Граф. Если бы я хотел взяться за это доказательство всерьез, то сначала попытался бы доказать, что как раз вам, г-н кавалер, следует доказывать обратное, — но я опасаюсь вдаваться в подобную диссертацию: она заведет нас слишком далеко. Но если вам кажется, что важность предмета заслуживает того, чтобы я, по крайней мере, изложил вам свое мнение, то я сделаю это ради ваших будущих размышлений охотно и в подробностях. Итак, вот что я думаю по важнейшим пунктам вопроса, частное следствие которого овладело вашим вниманием.

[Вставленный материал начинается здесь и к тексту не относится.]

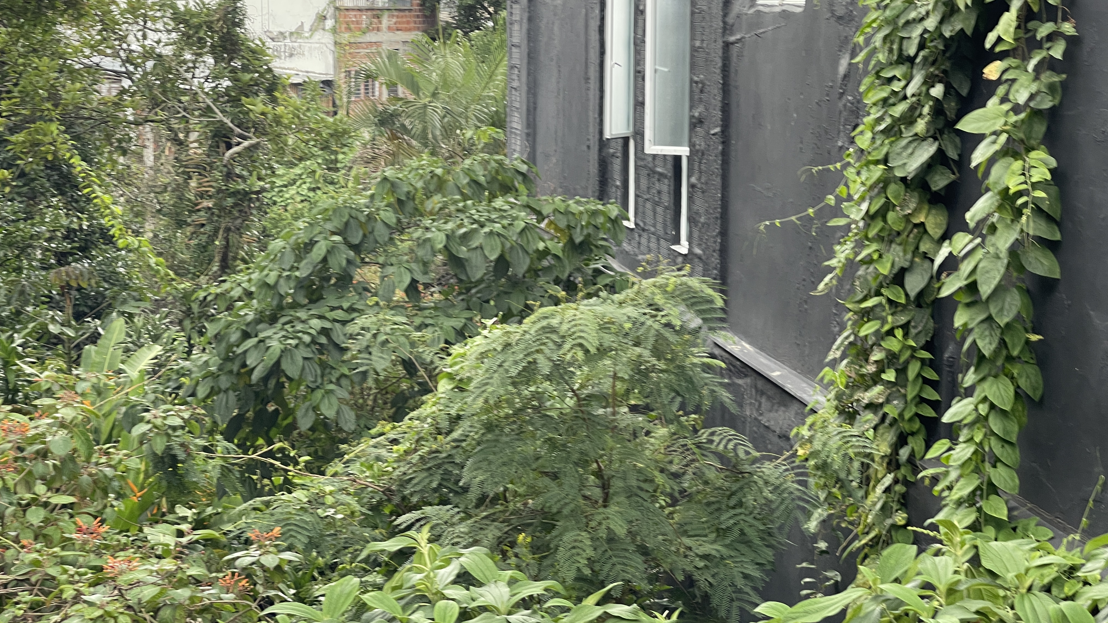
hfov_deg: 30.2
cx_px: 553
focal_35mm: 70
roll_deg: +2.2
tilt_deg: -7.4
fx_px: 2057
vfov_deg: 17.2
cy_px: 257
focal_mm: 7.5
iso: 64
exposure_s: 1/99
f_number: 2.2
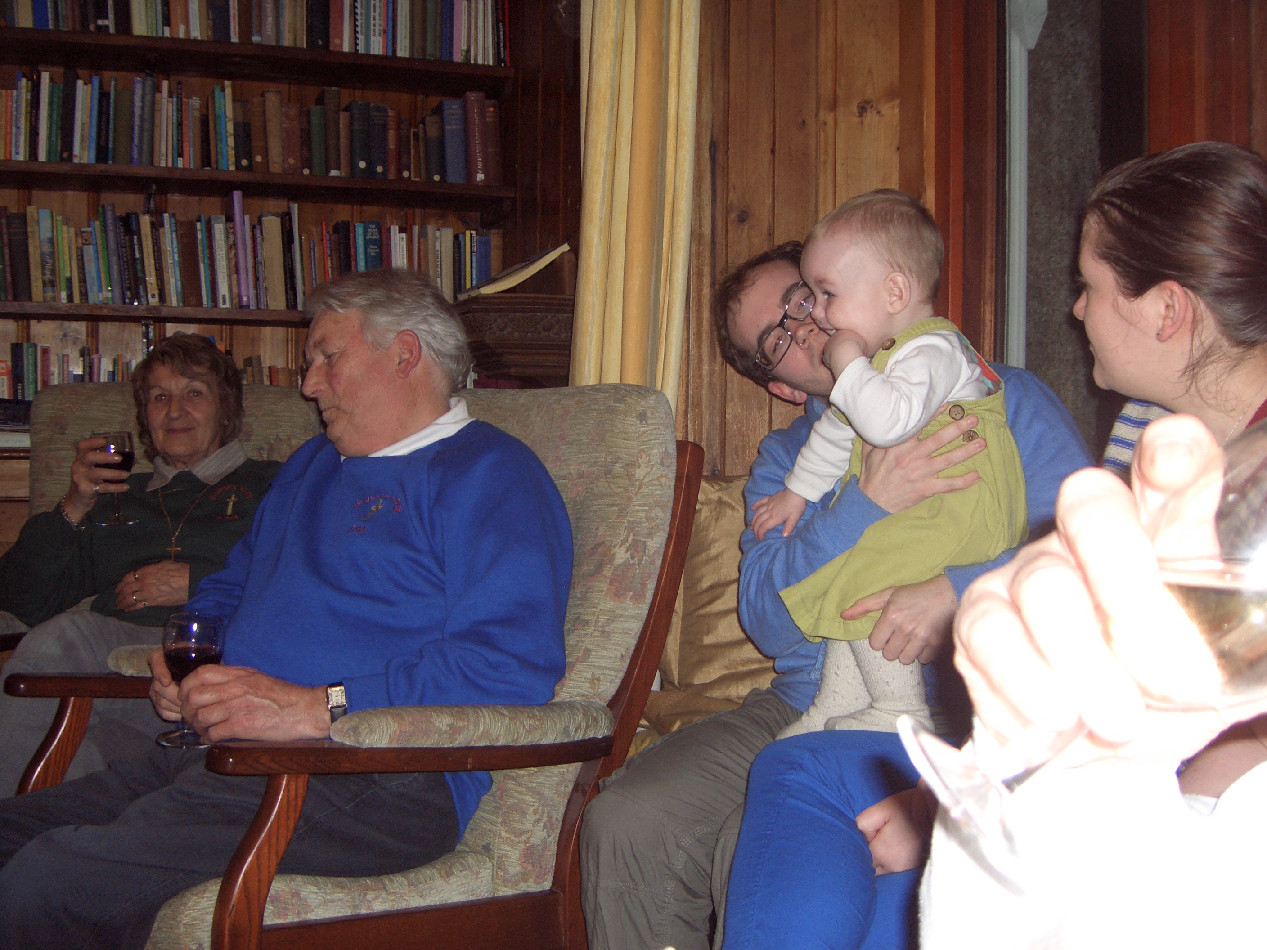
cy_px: 475
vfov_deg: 36.8
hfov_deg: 47.9
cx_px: 634
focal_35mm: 39
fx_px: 1427
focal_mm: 8
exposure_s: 1/60
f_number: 2.8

Сущность всякого духа заключается в познании и любви; пределы его познания суть пределы его природы. Существо бессмертное ничего не познает: по природе

своей оно уже знает все, что ему должно знать. С другой стороны, ни одно разумное существо не способно естественным образом любить зло; для этого Бог должен был сотворить его злым, что невозможно. Следовательно, если человек подвластен неведению и злу, то лишь в силу порчи, не являющейся абсолютно неизбежной, — а она не могла быть ничем иным, кроме как следствием преступления. И эта потребность, эта жажда знания, движущая человеком, есть природное его стремление, возносящее его к исконному состоянию и возвещающее человеку о том, что он есть по своей сути.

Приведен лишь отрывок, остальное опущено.